Experimental Arts in Postwar Japan

MSasArguably the period of current greatest interest in Japanese film studies is the 1960s. Many scholars, young and old, are working on the period, especially if you expand it to include the late 1950s and the early 1970s. It was of course the time of the first "modernists" such as Masumura Yasuzo and Nakahira Ko; the beginnings of experimental cinema; the Japanese New Wave of Oshima, Imamura, Yoshida, et al.; a political pink cinema; the breakdown of the studio system; the rise of a new documentary; and the flourishing of independent film. An exciting period with much to research.

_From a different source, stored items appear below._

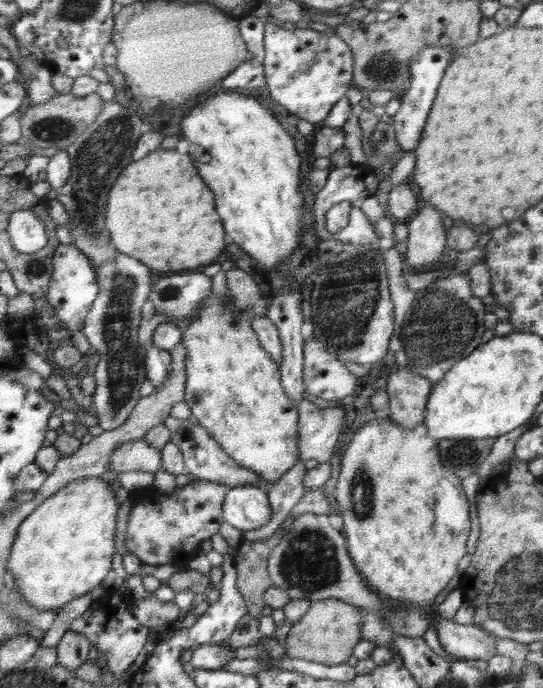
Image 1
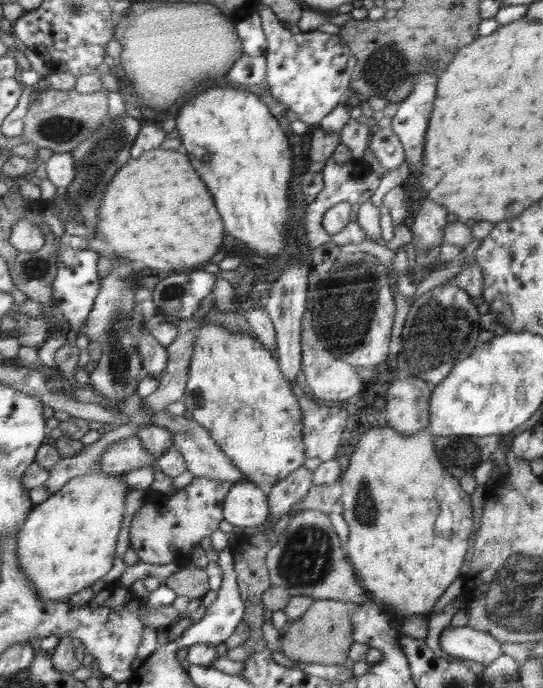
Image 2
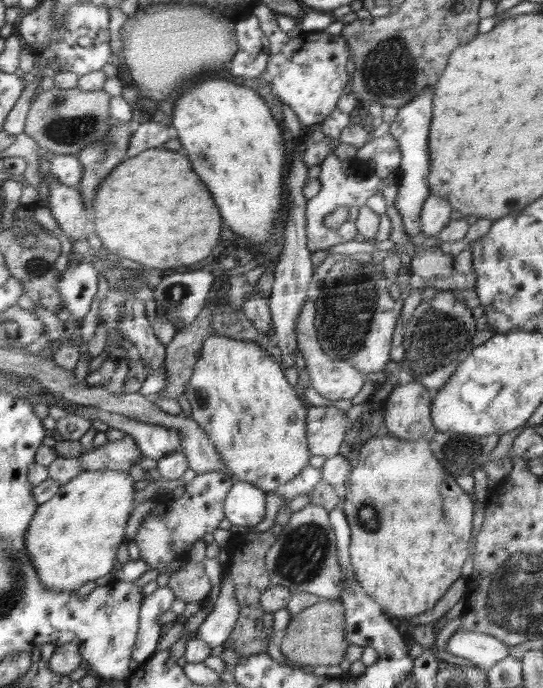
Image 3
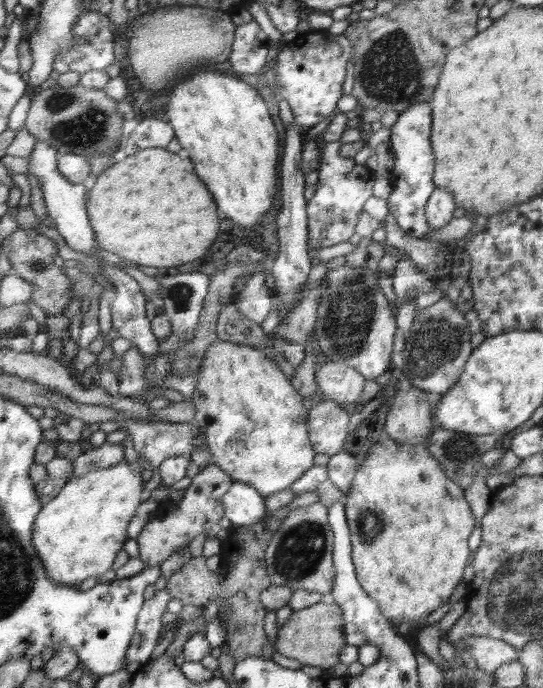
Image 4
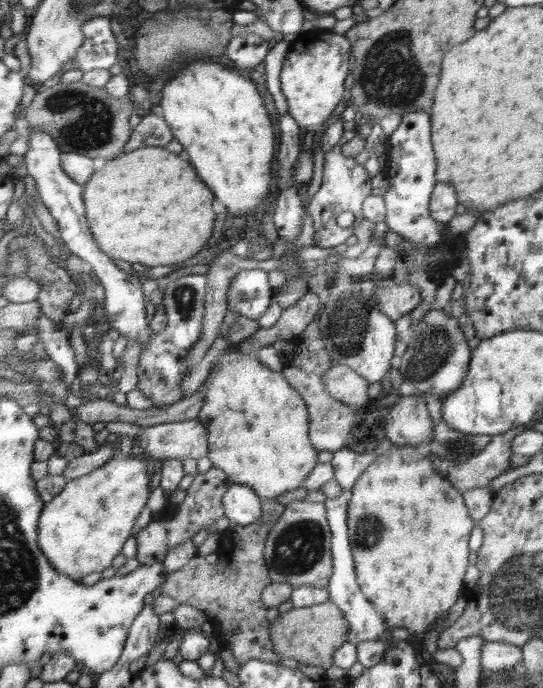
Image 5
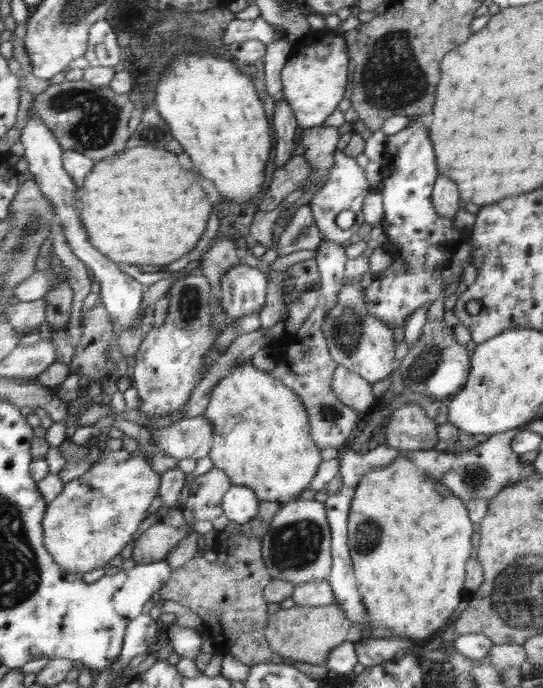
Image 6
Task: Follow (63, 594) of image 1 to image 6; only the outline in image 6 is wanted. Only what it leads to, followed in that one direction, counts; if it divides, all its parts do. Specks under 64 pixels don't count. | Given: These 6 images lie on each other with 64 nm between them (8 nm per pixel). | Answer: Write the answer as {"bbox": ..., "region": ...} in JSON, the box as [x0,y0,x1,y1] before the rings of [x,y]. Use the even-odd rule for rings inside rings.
{"bbox":[46,449,160,576],"region":[[[126,449],[108,450],[106,456],[90,466],[76,480],[65,485],[60,495],[49,504],[46,513],[46,546],[60,566],[79,576],[90,570],[106,567],[106,564],[120,554],[120,550],[132,541],[134,532],[146,516],[150,500],[158,492],[160,478],[152,472],[150,464],[142,456],[132,456]]]}

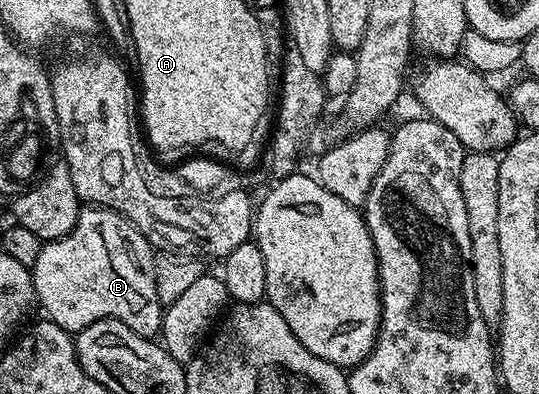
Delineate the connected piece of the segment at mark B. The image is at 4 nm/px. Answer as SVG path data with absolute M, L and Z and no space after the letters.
M89 205L81 209L74 228L66 236L45 242L31 266L35 301L45 310L47 321L69 332L79 332L103 318L126 324L138 336L155 339L162 330L162 307L154 288L154 251L150 243L121 214L105 206Z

David Desser's Eros Plus Massacre - already over 20 years old! - is still a very useful introduction to the period. But it is testimony to the richness of the time that there is so much that Desser does not deal with. Much attention has been given to the theoretical context in these years (Yuriko Furuhata's dissertation, etc.) and to more marginal genres like documentary (Markus Nornes's work on Ogawa), pink film (Jasper Sharp's book and an upcoming anthology), and experimental cinema (including recent ATG retrospectives and attention to Matsumoto Toshio).

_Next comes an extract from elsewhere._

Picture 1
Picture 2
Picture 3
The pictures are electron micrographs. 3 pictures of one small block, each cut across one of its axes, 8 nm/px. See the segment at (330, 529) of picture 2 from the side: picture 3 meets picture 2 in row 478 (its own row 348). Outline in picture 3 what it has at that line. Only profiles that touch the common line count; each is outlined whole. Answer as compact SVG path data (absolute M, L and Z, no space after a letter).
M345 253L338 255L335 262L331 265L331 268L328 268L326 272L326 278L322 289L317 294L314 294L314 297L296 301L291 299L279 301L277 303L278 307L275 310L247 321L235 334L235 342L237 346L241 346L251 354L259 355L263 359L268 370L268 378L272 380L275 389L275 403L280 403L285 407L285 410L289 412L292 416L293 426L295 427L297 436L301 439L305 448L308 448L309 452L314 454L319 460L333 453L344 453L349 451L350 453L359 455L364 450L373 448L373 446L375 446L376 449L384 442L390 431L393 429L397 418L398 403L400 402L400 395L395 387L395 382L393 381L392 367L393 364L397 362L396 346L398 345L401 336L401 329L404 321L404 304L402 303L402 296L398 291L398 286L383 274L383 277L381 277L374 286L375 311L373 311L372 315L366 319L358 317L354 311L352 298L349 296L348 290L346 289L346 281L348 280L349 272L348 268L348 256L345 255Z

Miryam Sas's new book, Experimental Arts in Postwar Japan: Moments of Encounter, Engagement, and Imagined Return, is a welcome addition to this proliferation of research, focusing not just on experimental cinema, but its larger milieu of the experimental arts, especially post-shingeki theater, butoh dance, and photography. The section on Terayama Shuji is a nice compliment to Steve Ridgely's new book on that poet, playwright, and filmmaker. 

All very exciting, but as I advise my grad students, there are also many other rich periods of Japanese cinema to study. I look forward to seeing more of such work as well.